**EXERCISE**. Set out the lines below as a numbered list, leaving out any blank ones.

**EXTRACTED MATERIAL**.
--- START ---

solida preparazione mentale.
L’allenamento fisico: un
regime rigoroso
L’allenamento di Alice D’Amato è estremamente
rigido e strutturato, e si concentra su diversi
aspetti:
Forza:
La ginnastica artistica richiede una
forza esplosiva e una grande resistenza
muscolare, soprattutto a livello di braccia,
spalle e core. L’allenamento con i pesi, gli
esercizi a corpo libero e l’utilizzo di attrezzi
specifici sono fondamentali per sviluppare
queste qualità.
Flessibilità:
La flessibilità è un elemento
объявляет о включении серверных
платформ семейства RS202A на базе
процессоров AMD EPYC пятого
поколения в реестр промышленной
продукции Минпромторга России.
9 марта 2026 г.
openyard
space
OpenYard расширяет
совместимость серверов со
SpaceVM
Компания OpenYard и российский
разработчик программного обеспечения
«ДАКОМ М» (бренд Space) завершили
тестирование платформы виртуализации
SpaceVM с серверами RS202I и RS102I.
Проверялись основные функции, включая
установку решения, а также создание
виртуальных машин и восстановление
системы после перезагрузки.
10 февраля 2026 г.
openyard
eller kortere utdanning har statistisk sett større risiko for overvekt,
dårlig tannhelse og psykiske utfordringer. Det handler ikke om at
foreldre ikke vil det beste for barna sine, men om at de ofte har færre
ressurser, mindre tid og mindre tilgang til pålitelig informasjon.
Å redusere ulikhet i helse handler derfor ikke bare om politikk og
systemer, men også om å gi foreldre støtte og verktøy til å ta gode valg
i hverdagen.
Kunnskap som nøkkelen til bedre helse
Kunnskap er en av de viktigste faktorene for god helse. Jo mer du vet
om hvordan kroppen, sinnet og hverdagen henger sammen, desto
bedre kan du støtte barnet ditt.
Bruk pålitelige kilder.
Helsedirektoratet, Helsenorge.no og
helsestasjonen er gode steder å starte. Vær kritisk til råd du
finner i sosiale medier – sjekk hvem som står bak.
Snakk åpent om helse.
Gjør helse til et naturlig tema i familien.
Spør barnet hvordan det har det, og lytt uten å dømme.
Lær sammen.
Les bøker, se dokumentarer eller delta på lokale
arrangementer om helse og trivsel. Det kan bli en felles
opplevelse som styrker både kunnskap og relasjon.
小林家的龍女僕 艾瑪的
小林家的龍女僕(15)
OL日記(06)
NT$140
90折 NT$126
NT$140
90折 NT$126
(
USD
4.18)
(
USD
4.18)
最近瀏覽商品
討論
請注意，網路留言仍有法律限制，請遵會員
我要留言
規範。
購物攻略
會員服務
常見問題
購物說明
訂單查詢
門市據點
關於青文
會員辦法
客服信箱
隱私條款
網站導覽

--- END ---

**YOUR SOLUTION**.
1. solida preparazione mentale.
2. L’allenamento fisico: un
3. regime rigoroso
4. L’allenamento di Alice D’Amato è estremamente
5. rigido e strutturato, e si concentra su diversi
6. aspetti:
7. Forza:
8. La ginnastica artistica richiede una
9. forza esplosiva e una grande resistenza
10. muscolare, soprattutto a livello di braccia,
11. spalle e core. L’allenamento con i pesi, gli
12. esercizi a corpo libero e l’utilizzo di attrezzi
13. specifici sono fondamentali per sviluppare
14. queste qualità.
15. Flessibilità:
16. La flessibilità è un elemento
17. объявляет о включении серверных
18. платформ семейства RS202A на базе
19. процессоров AMD EPYC пятого
20. поколения в реестр промышленной
21. продукции Минпромторга России.
22. 9 марта 2026 г.
23. openyard
24. space
25. OpenYard расширяет
26. совместимость серверов со
27. SpaceVM
28. Компания OpenYard и российский
29. разработчик программного обеспечения
30. «ДАКОМ М» (бренд Space) завершили
31. тестирование платформы виртуализации
32. SpaceVM с серверами RS202I и RS102I.
33. Проверялись основные функции, включая
34. установку решения, а также создание
35. виртуальных машин и восстановление
36. системы после перезагрузки.
37. 10 февраля 2026 г.
38. openyard
39. eller kortere utdanning har statistisk sett større risiko for overvekt,
40. dårlig tannhelse og psykiske utfordringer. Det handler ikke om at
41. foreldre ikke vil det beste for barna sine, men om at de ofte har færre
42. ressurser, mindre tid og mindre tilgang til pålitelig informasjon.
43. Å redusere ulikhet i helse handler derfor ikke bare om politikk og
44. systemer, men også om å gi foreldre støtte og verktøy til å ta gode valg
45. i hverdagen.
46. Kunnskap som nøkkelen til bedre helse
47. Kunnskap er en av de viktigste faktorene for god helse. Jo mer du vet
48. om hvordan kroppen, sinnet og hverdagen henger sammen, desto
49. bedre kan du støtte barnet ditt.
50. Bruk pålitelige kilder.
51. Helsedirektoratet, Helsenorge.no og
52. helsestasjonen er gode steder å starte. Vær kritisk til råd du
53. finner i sosiale medier – sjekk hvem som står bak.
54. Snakk åpent om helse.
55. Gjør helse til et naturlig tema i familien.
56. Spør barnet hvordan det har det, og lytt uten å dømme.
57. Lær sammen.
58. Les bøker, se dokumentarer eller delta på lokale
59. arrangementer om helse og trivsel. Det kan bli en felles
60. opplevelse som styrker både kunnskap og relasjon.
61. 小林家的龍女僕 艾瑪的
62. 小林家的龍女僕(15)
63. OL日記(06)
64. NT$140
65. 90折 NT$126
66. NT$140
67. 90折 NT$126
68. (
69. USD
70. 4.18)
71. (
72. USD
73. 4.18)
74. 最近瀏覽商品
75. 討論
76. 請注意，網路留言仍有法律限制，請遵會員
77. 我要留言
78. 規範。
79. 購物攻略
80. 會員服務
81. 常見問題
82. 購物說明
83. 訂單查詢
84. 門市據點
85. 關於青文
86. 會員辦法
87. 客服信箱
88. 隱私條款
89. 網站導覽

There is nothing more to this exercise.